Cheney says al-Qaida, Taliban fighters regrouping, will try to attack U.S. forces in Afghanistan

? Taliban and al-Qaida fighters are regrouping in Afghanistan after the recent end of the most biggest ground offensive of the war, and expected to try to mount attacks against U.S. troops there, Vice President Dick Cheney said Sunday.

“We saw … a coalescing of a group in the area where we launched Operation Anaconda a couple of weeks ago, and very successfully eliminated a big chunk of the al-Qaida,” Cheney said.

“There are still al-Qaida scattered around Afghanistan. There are, I’m sure, going to be efforts by them to try to organize themselves enough so that they can launch an attack at least on our forces in Afghanistan. We see intelligence to that effect,” he said on CNN’s “Late Edition.”

The war effort will continue “for some considerable period of time,” the vice president said. “There’s a temptation, I think, because there’s not an active bombing campaign under way on any particular day, for people who want to run out and say, well, it’s over with. It’s not. This is a long-term commitment.”

While Osama bin-Laden has eluded capture, Cheney said he believes the al-Qaida network leader is in Afghanistan or across the border in Pakistan – if he is alive. “But we don’t know,” Cheney acknowledged.

The vice president said the United States would work to ensure that Afghanistan does not deteriorate into another “sanctuary for terrorists.” Some parts of the country have again been carved up by warlords, as was the case before the Taliban took control.

“It’s going to very difficult for us to view in the near term Afghanistan as a perfect spot,” Gen. Tommy Franks, head of the U.S. war effort, said on NBC’s “Meet the Press.”

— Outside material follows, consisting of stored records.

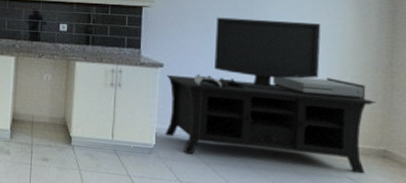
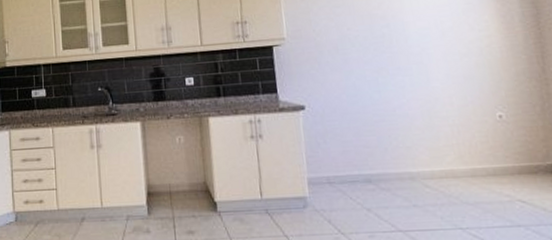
media console: present [165,17,376,174] -> none [310,38,537,201]

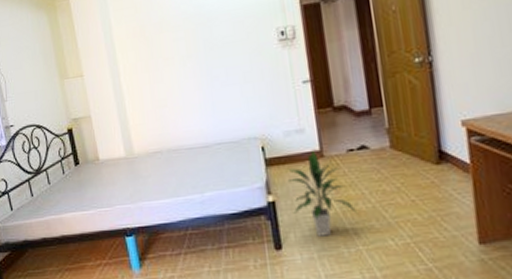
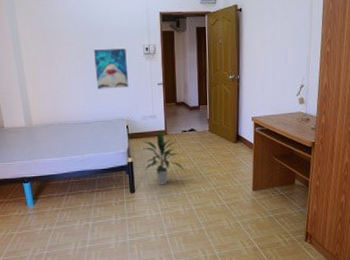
wall art: none [208,36,261,98] -> present [93,48,129,89]

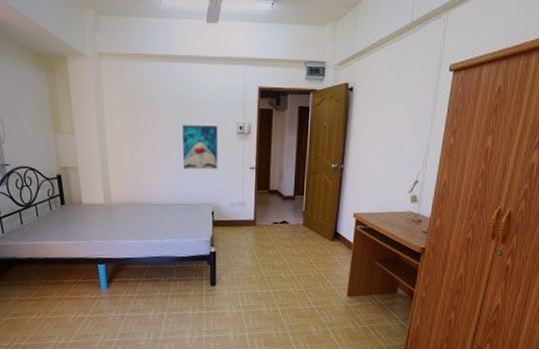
indoor plant: present [142,129,184,185] -> none [227,219,272,280]

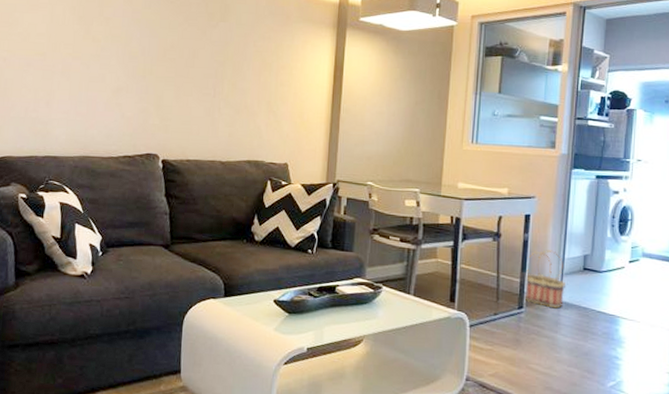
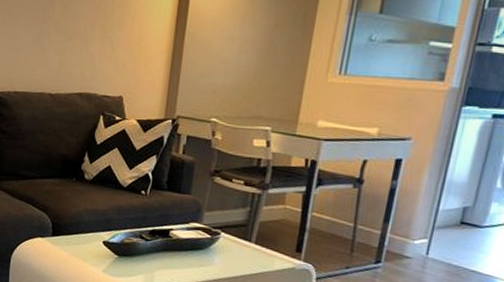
basket: present [524,250,565,309] -> none [383,199,437,265]

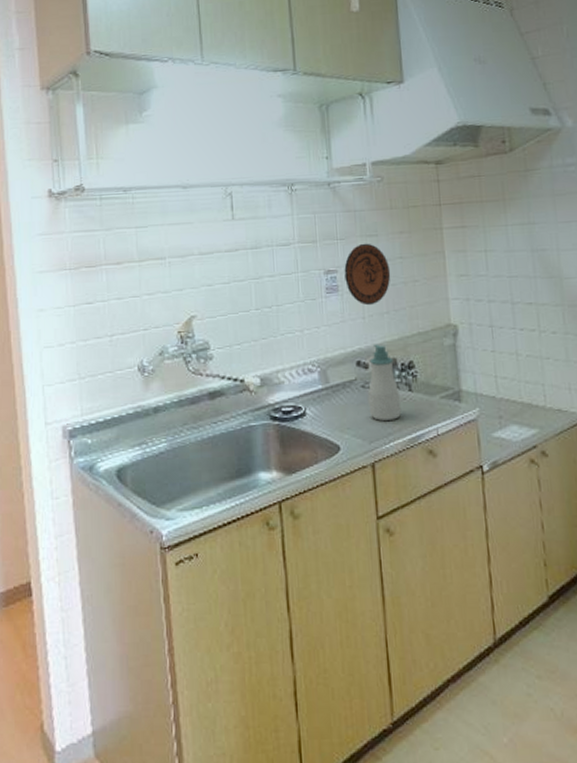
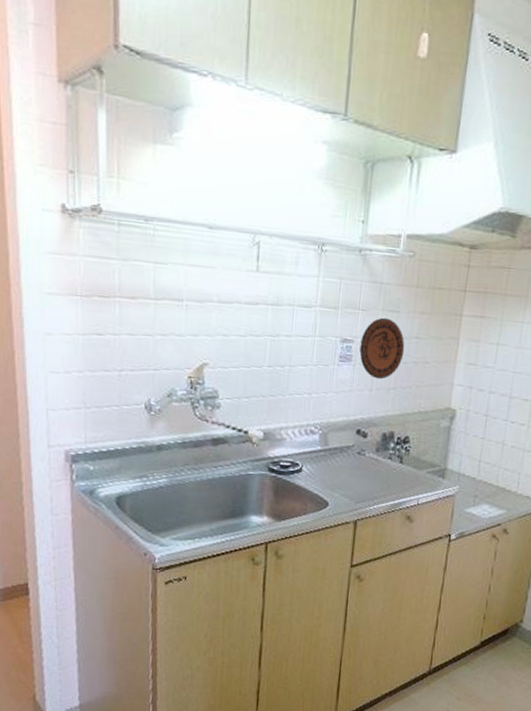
soap bottle: present [368,344,402,421] -> none [360,416,391,486]

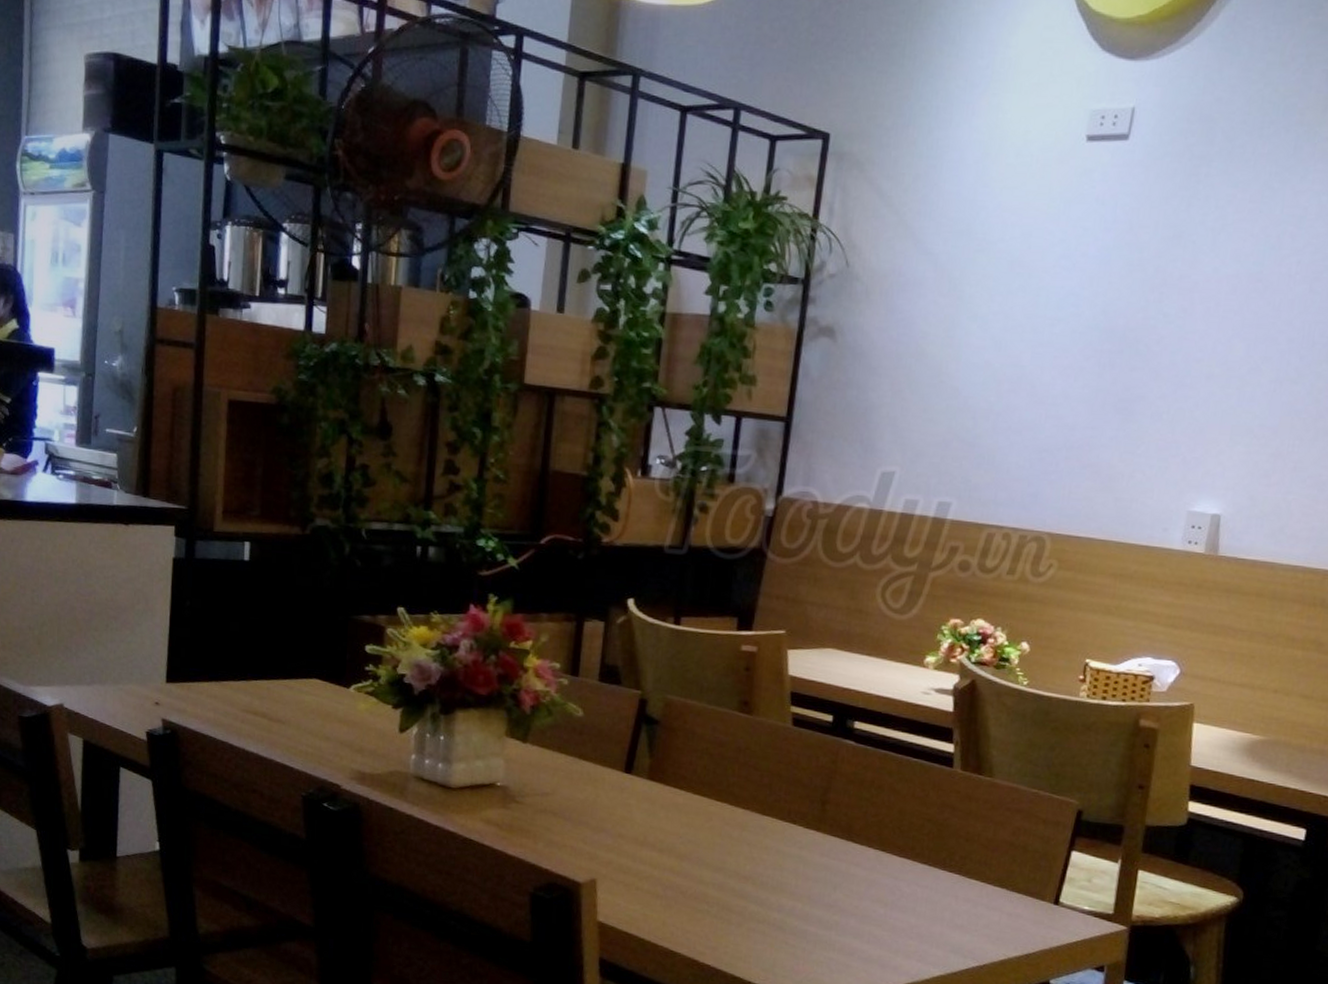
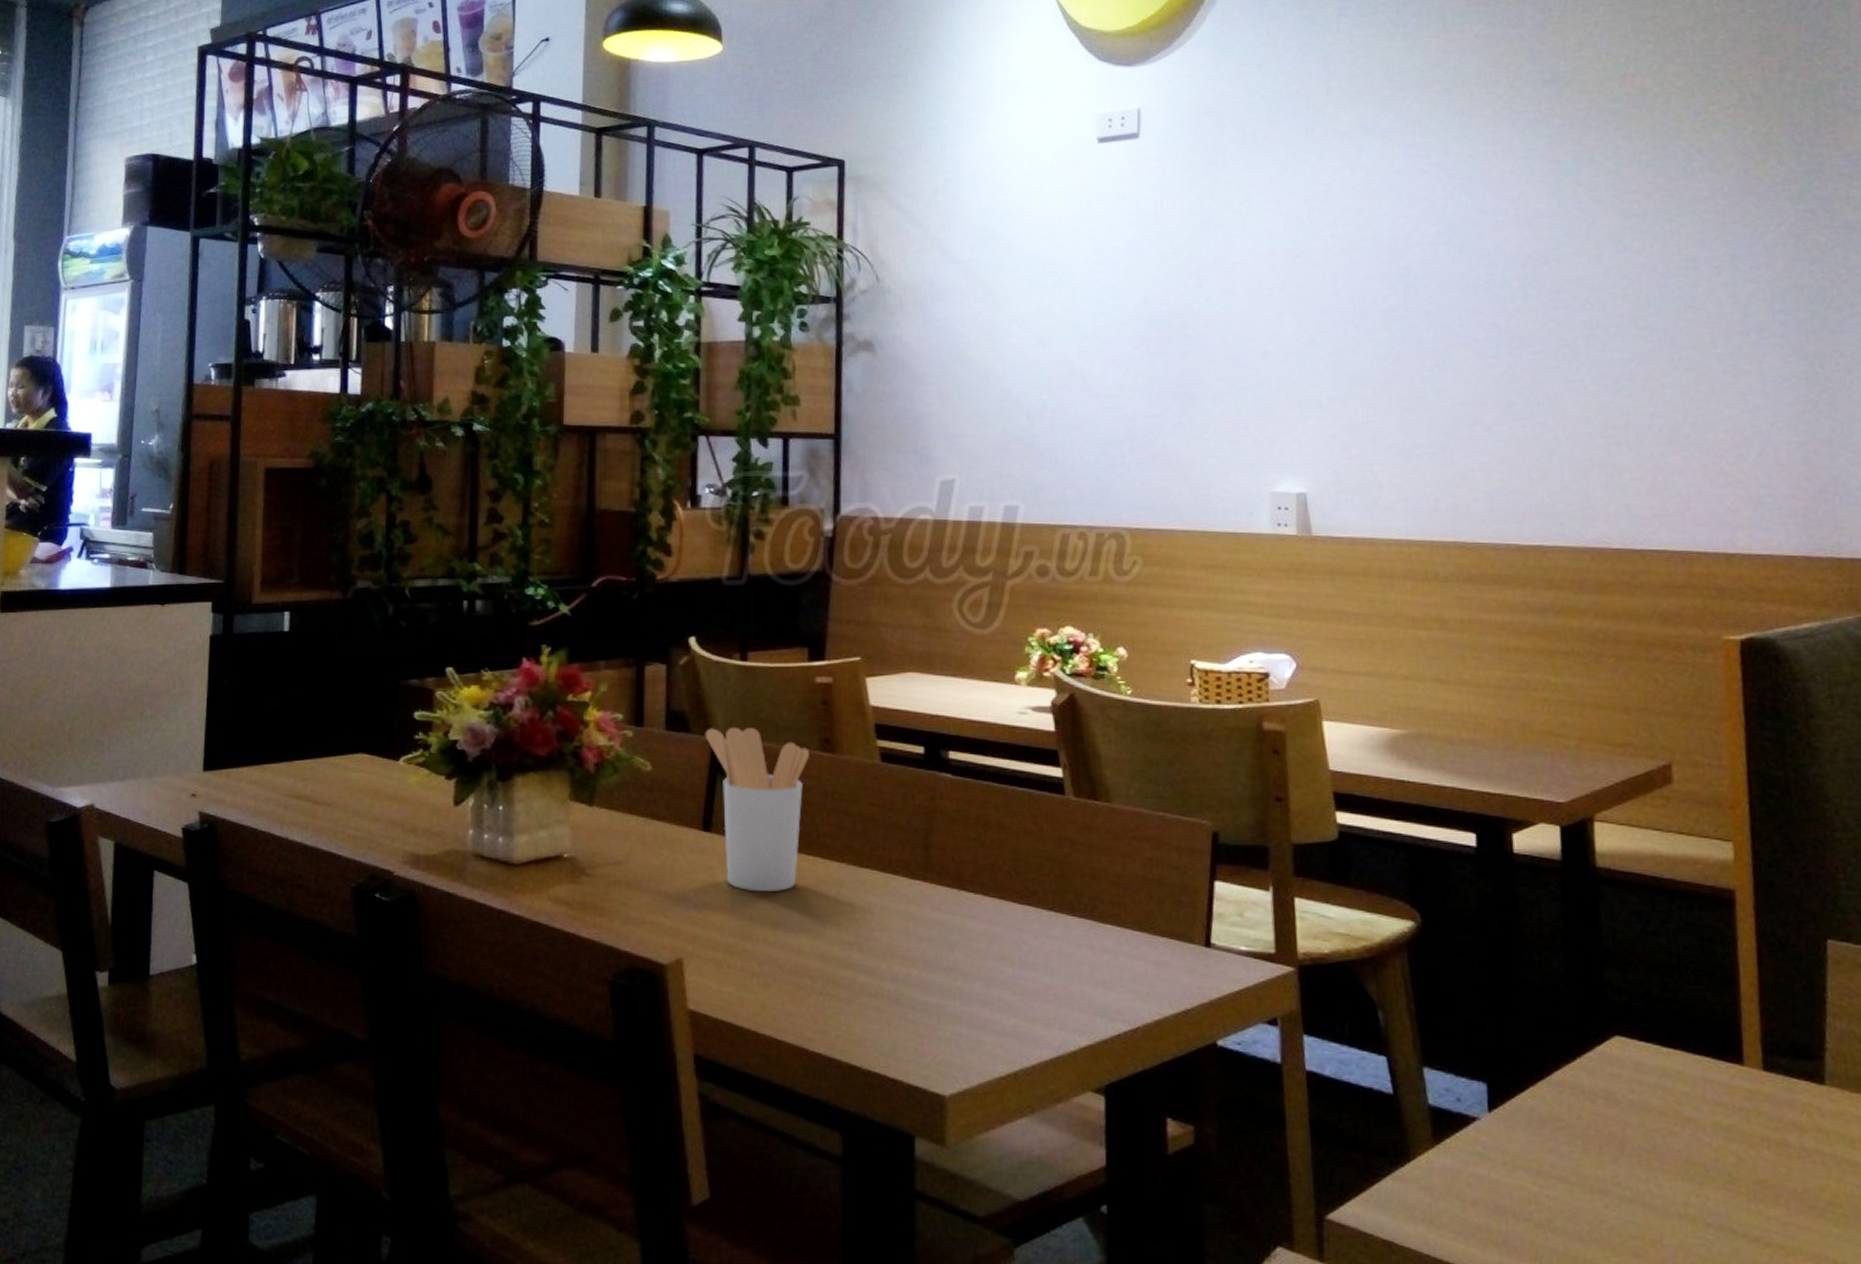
utensil holder: none [634,683,728,830] -> present [705,726,809,893]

“After the war between the Afghans and the Soviets, there was a general sense that the outside world walked away. We can’t do that again,” Cheney said on NBC.

President Bush has made it clear that U.S. forces would “stay as long as possible until we’ve wrapped up our mission of eliminating al-Qaida and making certain that we’ve dealt with the terrorist threat that emerged in Afghanistan,” Cheney said.